Don't Count on the Consumers This Time

TARP beneficiaries have been urged by White House and legislators to redirect a large portion of the federal cash into consumer loans. Lend so the economy can mend. True, the rhetoric has cooled recently. President Obama reportedly was more focused on increased lending to small businesses than consumers during his late-March meeting with the CEOs of major U.S. banks. And the president warned G-20 leaders in early April that the age of "voracious" American consumption is over.

But increased consumer lending is part of the raison d'etre of the Term Asset Backed Securities Loan Facility. A white paper supporting TALF published by the U.S. Treasury Department points out that the securitization market had been funding around 25 percent of "non-mortgage consumer credit" until it ground to a halt last year. "Ultimately, the program should bring down the cost and increase the availability of new credit to consumers and businesses," the white paper posits.

This is not to suggest that those inside the Beltway believe banks ought to lend to consumers who are already overleveraged - in a Jan. 1 institutional letter, the FDIC said it expected funds from federal programs "to prudently support credit needs in their market and strengthen bank capital."

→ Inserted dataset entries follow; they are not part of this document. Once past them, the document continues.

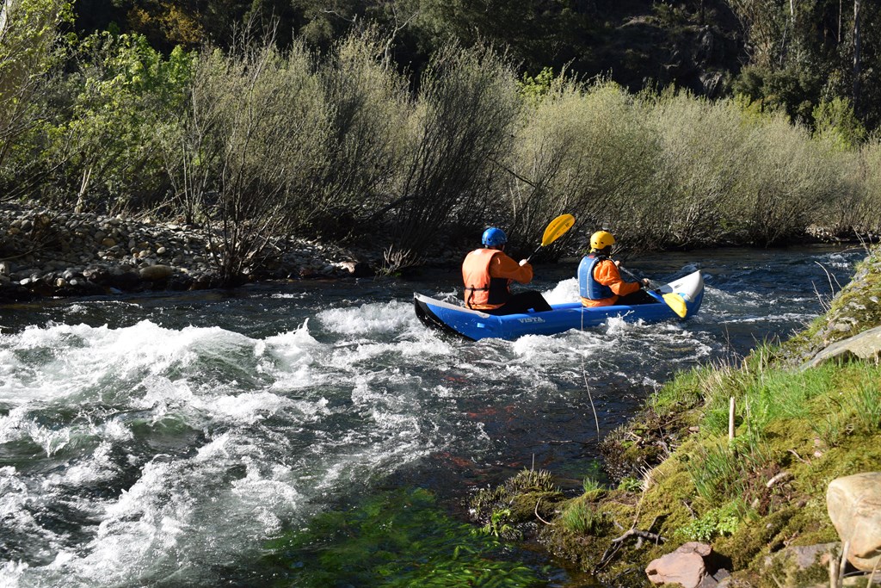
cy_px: 294
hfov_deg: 45.0
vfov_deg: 30.9
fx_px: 1065
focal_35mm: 44
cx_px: 440
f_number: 8
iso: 100
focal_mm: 29
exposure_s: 1/200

Americans paid off bills or saved most last year's stimulus checks instead of spending them on new goods and services, as the White House and Congress had hoped. Yet consumer spending is still considered a cure for economic downturns.

Washington faces a dilemma: the consumer-spending model has broken down, but there's nothing in its place. "I think you're going to see the Obama administration...push for much more lending," Rep. Barney Frank (D-Mass.) told viewers of ABC's "This Week With George Stephanopoulos" earlier this year. Frank's TARP Reform and Accountability Act, passed overwhelmingly by the House in late January, would mandate such lending.

David Beim, professor of professional practice at Columbia Business School, opposes any call for a return to high rates of consumer lending. Why? "Household debt reached 100 percent of gross domestic product in 2007, and it remains around that level," Beim says. The only other time household debt equaled GDP was in 1929.

"It's impossible to look seriously at the idea of banks lending aggressively in the light of this huge consumer debt," continues Beim. There is no pleasant choice: "When people reduce their consumption and pay back their debt, that endangers the economy. But extending credit under these circumstances will lead to defaults and endanger the banks."

Job creation programs will help stabilize economic conditions and eventually reverse the current downturn. There's a decent dose of job creation in the form of infrastructure spending and small business incentives in the American Recovery and Economic Act. Beim agrees that the modest program designed to spark lending to small businesses is a step in the right direction.

The Small Business Administration has increased guarantees up to 90 percent on its 7(a) loan program through calendar year 2009 or as long as the funds last. The SBA also eliminated fees for borrowers on SBA 7(a) loans and for borrowers and lenders on 504 CDC loans. Treasury will also buy up to $15 billion of small business securities stranded in the secondary market. Why is this so important? Small businesses employ at least half of America's workers, and accounted for 70 percent of job creation over the past 10 years.

And there's definitely a place for responsible consumer lending. Affordable, self-amortizing home mortgages; self-amortizing second mortgages and HELOCs; and credit cards with lines carefully matched to available income should be the basic building blocks of consumer credit. Beim believes that credit card lines "should not be outstanding more than six months."

Even if Washington tried to mandate increased consumer credit, "net new lending will certainly be negative" for now, according to Kevin Feltes, associate director of the Levy Forecasting Center. Rising unemployment and stricter underwriting standards have put consumer lending on a downward trajectory. These trends are compounded by a "cultural shift to increased saving."

There is no quick fix for this economic distress. But pressing banks to lend to consumers who would prefer to save or pay down debt won't lead to recovery. Restoring credit to small businesses will eventually lead to job creation. And people with jobs can help spend and save the country back into growth.